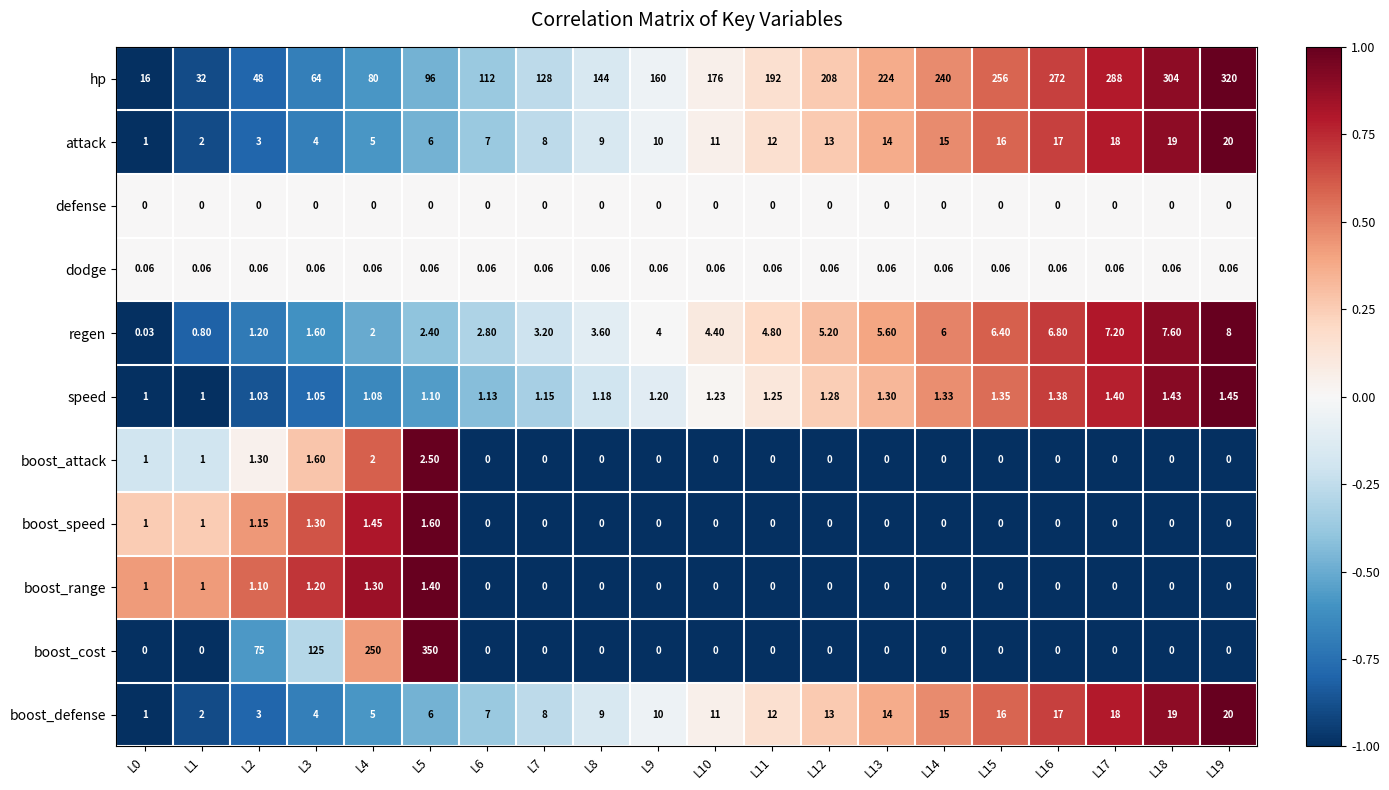

Which series has the largest total across all categories?

hp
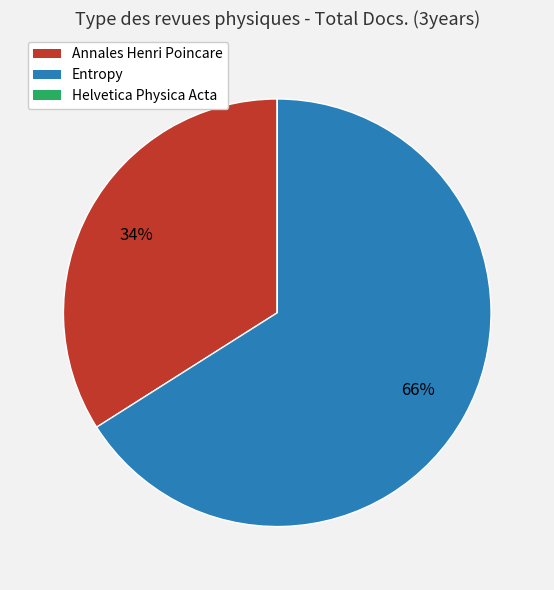

Is it true that Annales Henri Poincare is 34% of the pie?

True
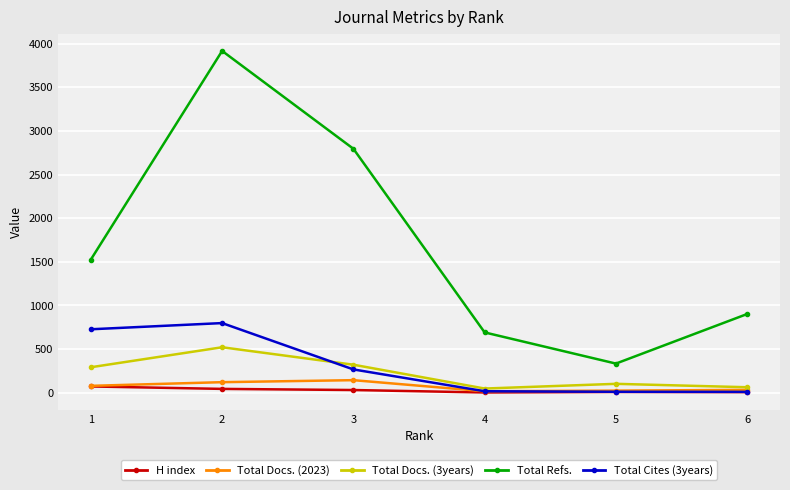

True or false: Total Refs. and Total Docs. (2023) cross at least once.

False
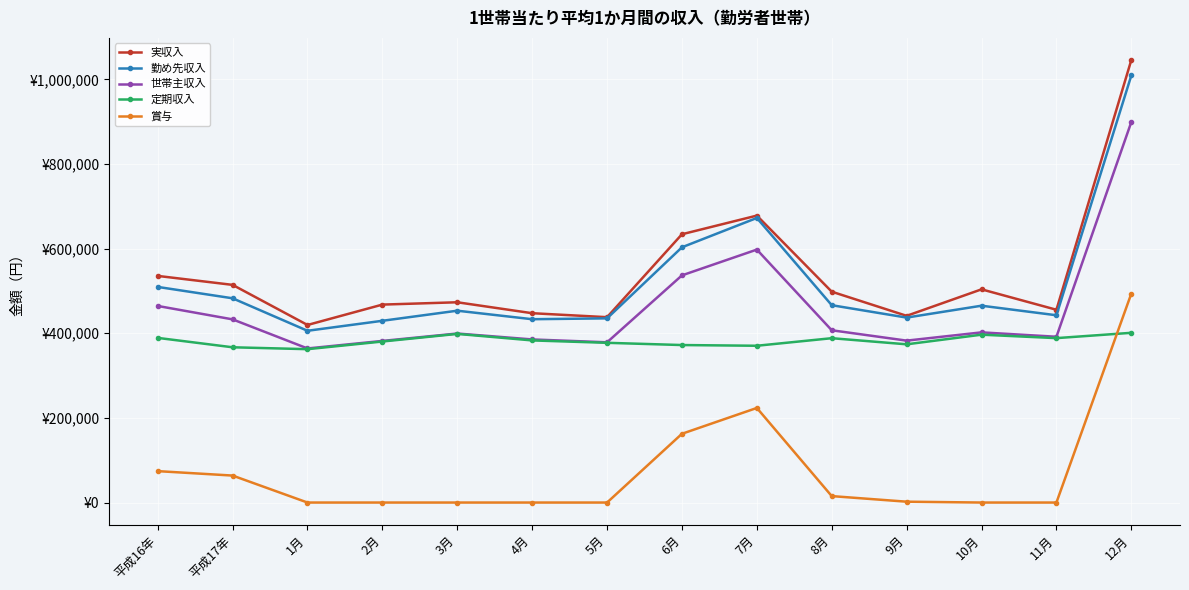

True or false: 賞与 and 実収入 intersect in this chart.

False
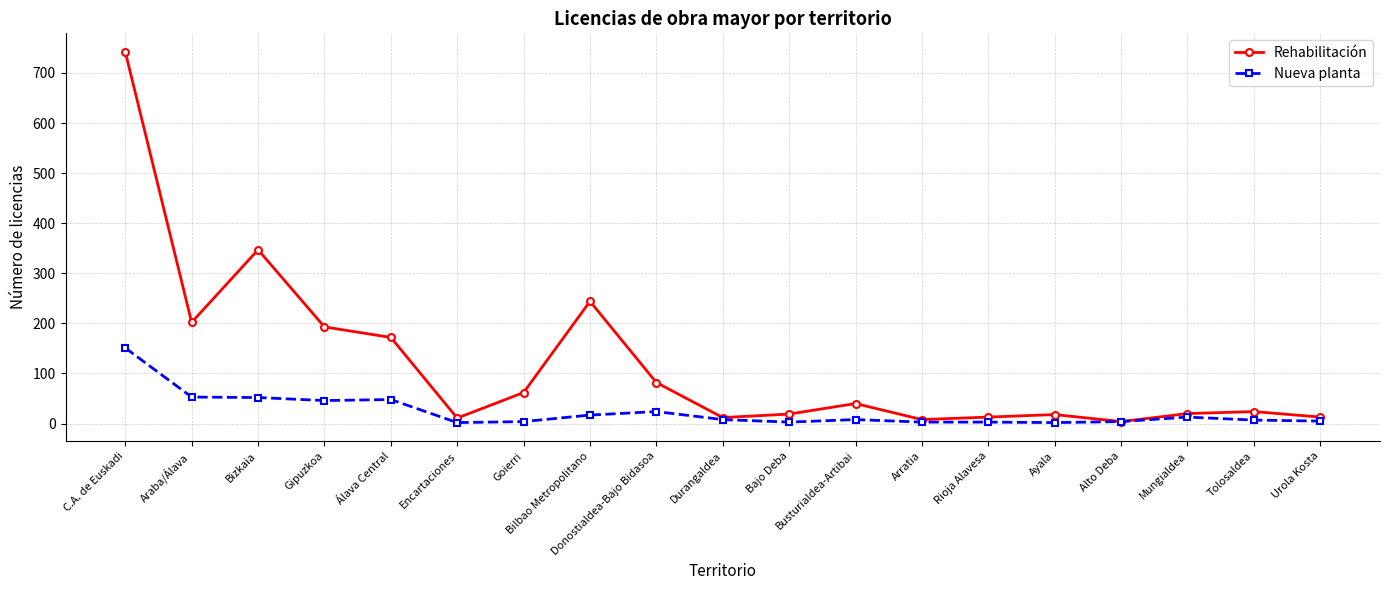

What is the approximate value of Rehabilitación at Goierri?

62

WHAT YOU HAVE TO DO. Copy every line of text in the records above word for word, leaving out the pictures.

RESULT.
Which series has the largest total across all categories?

hp

Is it true that Annales Henri Poincare is 34% of the pie?

True

True or false: Total Refs. and Total Docs. (2023) cross at least once.

False

True or false: 賞与 and 実収入 intersect in this chart.

False

What is the approximate value of Rehabilitación at Goierri?

62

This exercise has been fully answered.